Exception Details: System.Web.HttpException: A potentially dangerous Request.Path value was detected from the client (&). Stack Trace: [HttpException (0x80004005): A potentially dangerous Request.Path value was detected from the client (&).] System.Web.HttpRequest.ValidateInputIfRequiredByConfig() +12715107 System.Web.PipelineStepManager.ValidateHelper(HttpContext context) +166
Googling the problem mostly suggested potentially stupid stuff like allowing dangerous characters in URLs, turning off request validation, allowing double escapes, fiddling with dark magick, and other things that would definently make things more challenging down the road.
The solution for this is not as complicated as one might think; it requires only a couple of lines of configuration for your site.
web.config
<system.webServer> <rewrite> <rules> <rule name="Rewrite URL to remove & from path."> <match url="^(.*)\&(.*)$" /> <conditions logicalGrouping="MatchAny" /> <action type="Rewrite" url="{R:1}and{R:2}" /> </rule> </rules> </rewrite> </system.webServer>
This will add a rewrite rule to your IIS URL Rewrite Module that will take place before the validation is performed on the incoming request, and replace the ampersand character in the path with the word and. So in other words, the previously mentioned URL http://somehost.com/somepath/something-&-somethingelse/?key=value&foo=bar would become http://somehost.com/somepath/something-and-somethingelse/?key=value&foo=bar before being validated and passed on to the website.
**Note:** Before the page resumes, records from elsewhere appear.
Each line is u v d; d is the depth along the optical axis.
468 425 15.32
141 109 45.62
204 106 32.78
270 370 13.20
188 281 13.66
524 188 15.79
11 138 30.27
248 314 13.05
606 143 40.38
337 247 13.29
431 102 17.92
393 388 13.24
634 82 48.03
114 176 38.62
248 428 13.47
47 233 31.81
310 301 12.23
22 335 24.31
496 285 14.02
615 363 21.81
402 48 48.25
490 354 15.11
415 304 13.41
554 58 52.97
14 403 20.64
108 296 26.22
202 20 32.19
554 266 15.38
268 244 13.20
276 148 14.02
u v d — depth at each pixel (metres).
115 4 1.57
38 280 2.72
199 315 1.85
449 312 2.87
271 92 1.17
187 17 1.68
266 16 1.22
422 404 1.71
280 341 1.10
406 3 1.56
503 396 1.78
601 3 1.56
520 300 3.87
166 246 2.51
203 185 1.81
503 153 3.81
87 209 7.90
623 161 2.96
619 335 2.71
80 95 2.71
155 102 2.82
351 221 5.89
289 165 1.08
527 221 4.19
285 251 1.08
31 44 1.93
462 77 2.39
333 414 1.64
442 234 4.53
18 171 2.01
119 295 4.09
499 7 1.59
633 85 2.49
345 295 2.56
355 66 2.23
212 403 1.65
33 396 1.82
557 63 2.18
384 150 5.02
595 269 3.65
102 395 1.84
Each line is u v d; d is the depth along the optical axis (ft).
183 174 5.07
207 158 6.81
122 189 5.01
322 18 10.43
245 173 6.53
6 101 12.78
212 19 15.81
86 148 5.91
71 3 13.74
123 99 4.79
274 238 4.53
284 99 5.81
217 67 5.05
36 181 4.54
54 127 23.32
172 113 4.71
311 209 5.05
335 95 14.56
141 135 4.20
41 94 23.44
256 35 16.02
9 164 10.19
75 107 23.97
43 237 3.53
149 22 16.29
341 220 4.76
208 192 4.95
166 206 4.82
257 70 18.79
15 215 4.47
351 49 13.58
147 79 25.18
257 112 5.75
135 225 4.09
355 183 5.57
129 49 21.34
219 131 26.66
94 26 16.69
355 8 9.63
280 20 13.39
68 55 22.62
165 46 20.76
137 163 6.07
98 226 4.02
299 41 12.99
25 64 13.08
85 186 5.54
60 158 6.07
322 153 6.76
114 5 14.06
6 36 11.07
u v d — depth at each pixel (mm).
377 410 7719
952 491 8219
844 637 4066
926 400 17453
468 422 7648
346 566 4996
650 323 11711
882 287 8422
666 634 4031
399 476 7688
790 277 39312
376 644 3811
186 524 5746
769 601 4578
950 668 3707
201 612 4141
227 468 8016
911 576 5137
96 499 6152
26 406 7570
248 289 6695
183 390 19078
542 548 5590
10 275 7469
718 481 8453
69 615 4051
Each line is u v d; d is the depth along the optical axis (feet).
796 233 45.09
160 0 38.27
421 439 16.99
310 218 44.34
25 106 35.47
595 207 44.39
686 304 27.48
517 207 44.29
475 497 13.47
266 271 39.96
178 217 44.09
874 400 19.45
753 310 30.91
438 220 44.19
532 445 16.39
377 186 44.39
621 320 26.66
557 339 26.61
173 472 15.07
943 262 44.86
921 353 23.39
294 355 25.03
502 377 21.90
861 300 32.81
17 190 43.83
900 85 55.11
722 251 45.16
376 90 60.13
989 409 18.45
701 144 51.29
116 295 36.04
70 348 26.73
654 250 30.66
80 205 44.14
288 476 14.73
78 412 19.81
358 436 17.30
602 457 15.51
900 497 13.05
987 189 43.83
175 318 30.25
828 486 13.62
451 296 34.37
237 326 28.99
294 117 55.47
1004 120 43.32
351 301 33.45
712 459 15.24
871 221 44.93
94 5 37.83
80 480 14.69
After this, it was only a small matter of tweaking the generated legacy URLs for the rewrite engine to respond to and instead of & where this occured. Should you need to remove the other illegal characters, just update the match regex; like for instance:
<match url="^(.*)[\<\>\&\%\*\:\?]+(.*)$" />
And update your rewrite action accordingly.
Thanks for the rule/regex. Those exceptions (both elmah and eventviewer) were also bothering me!
Hi, which web.config to be updated? and in which location?
Thanks!
The one in your website’s root directory would do just fine, and it’s in the system.webServer section.